**What the task requires:** Return each line of the entries below that contains the word "does", matching case exactly.

**Material provided:**
========

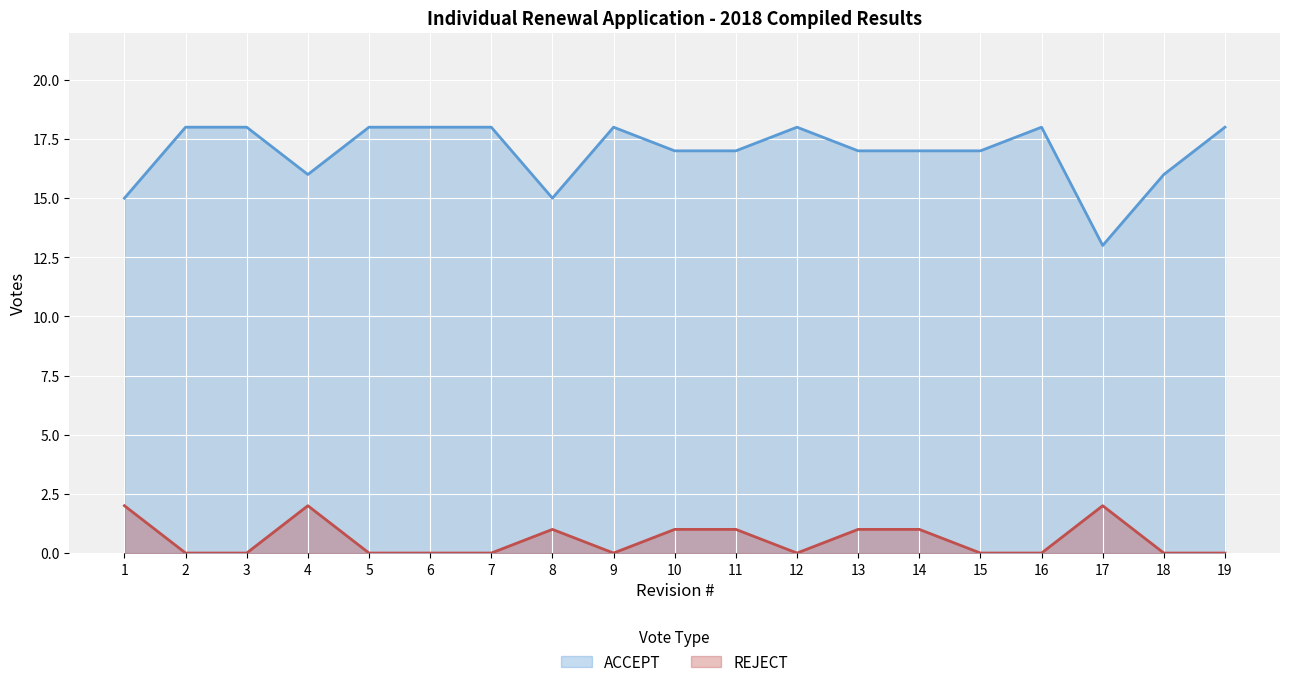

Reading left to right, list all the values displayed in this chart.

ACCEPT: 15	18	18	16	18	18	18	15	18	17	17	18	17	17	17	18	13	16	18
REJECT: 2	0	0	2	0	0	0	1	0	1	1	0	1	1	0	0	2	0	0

========

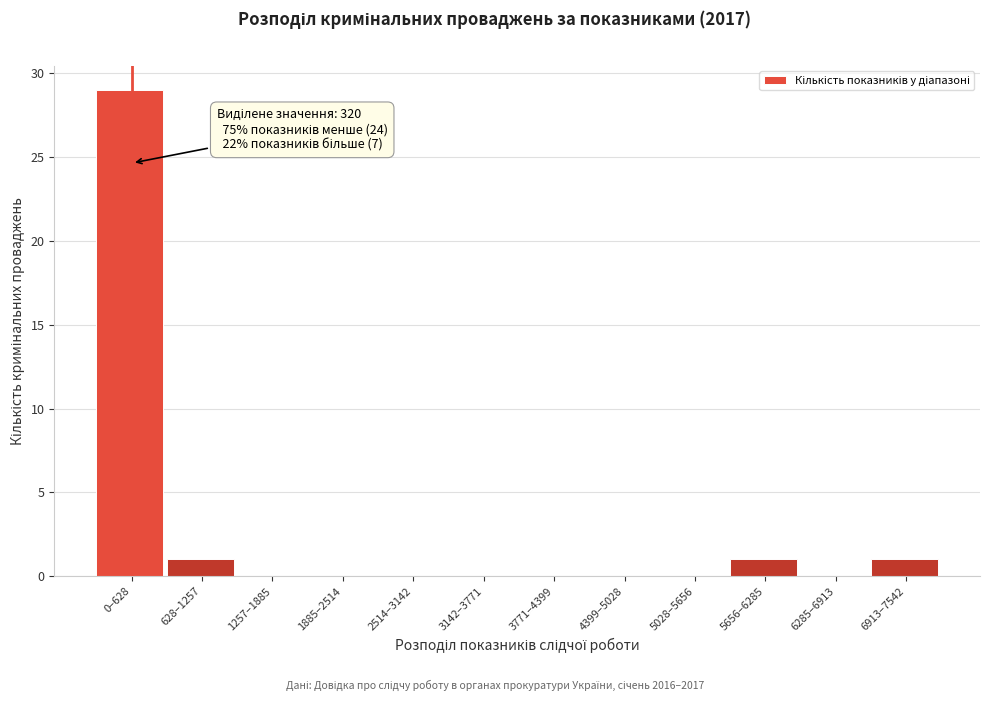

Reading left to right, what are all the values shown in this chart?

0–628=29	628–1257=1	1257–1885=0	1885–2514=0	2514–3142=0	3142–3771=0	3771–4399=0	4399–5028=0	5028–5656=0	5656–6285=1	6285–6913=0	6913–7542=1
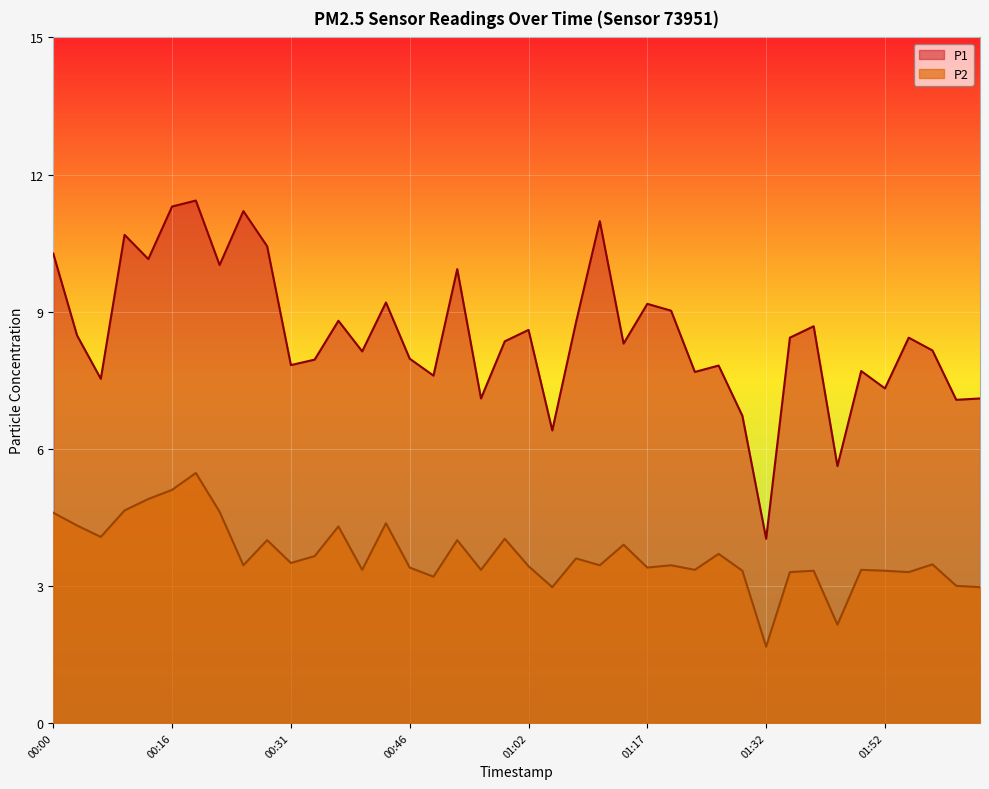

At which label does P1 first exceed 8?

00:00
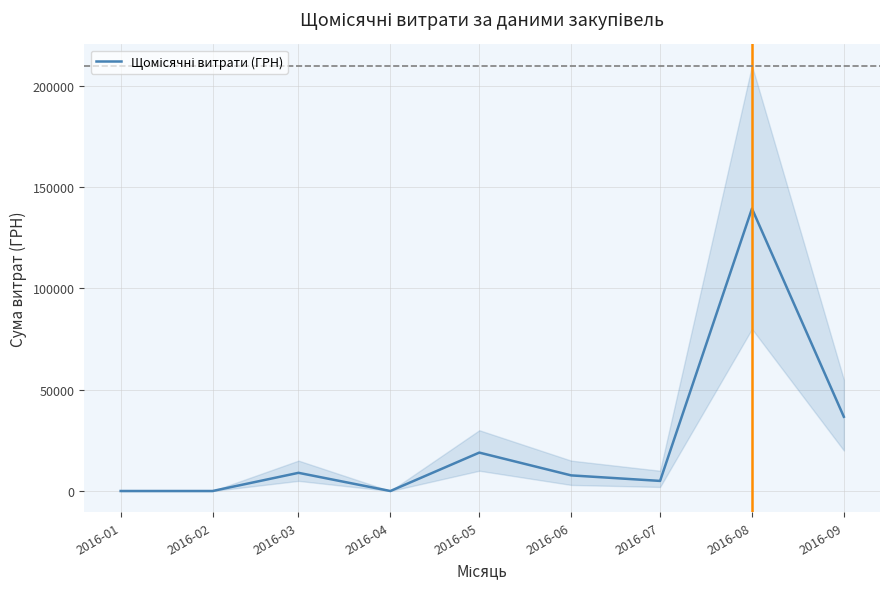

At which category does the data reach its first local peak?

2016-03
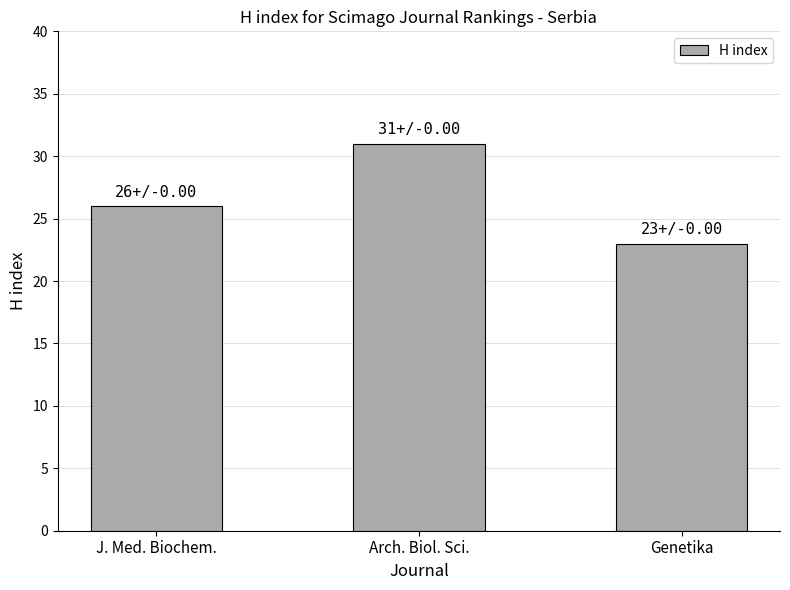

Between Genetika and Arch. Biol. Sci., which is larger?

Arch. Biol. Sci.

========

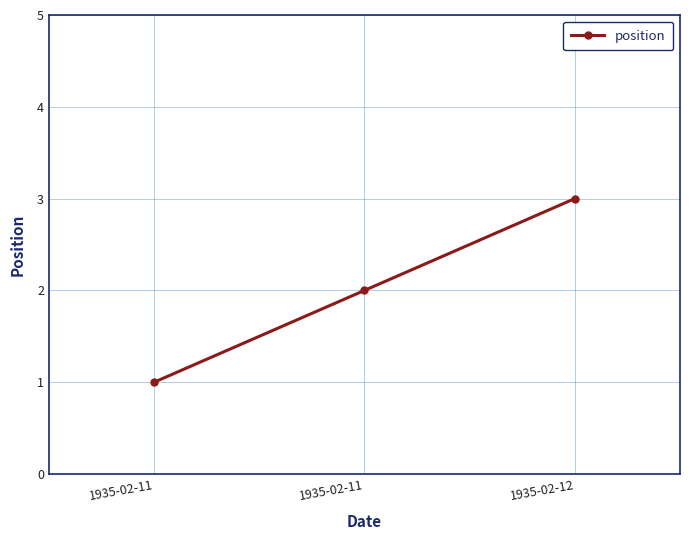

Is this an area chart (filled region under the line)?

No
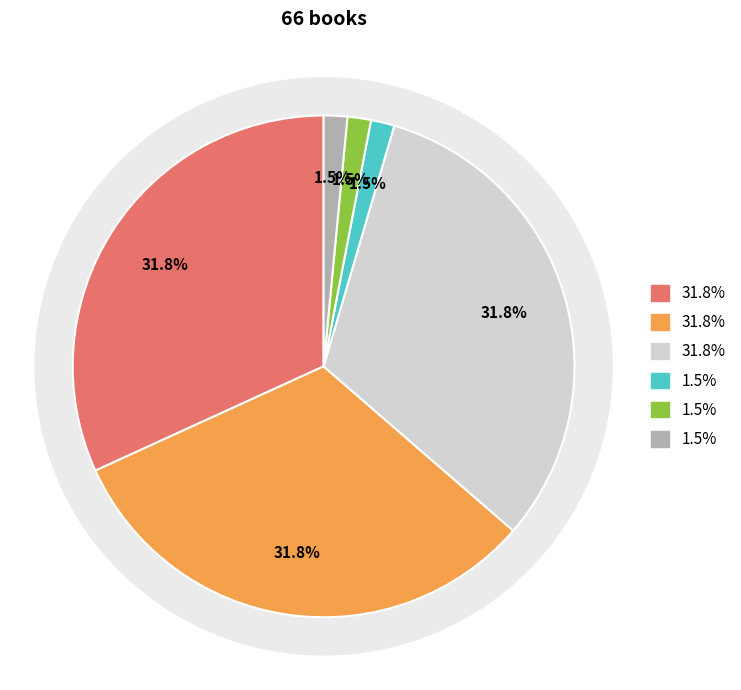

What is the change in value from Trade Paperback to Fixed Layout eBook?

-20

========

**Output for this exercise:**
At which label does P1 first exceed 8?
At which category does the data reach its first local peak?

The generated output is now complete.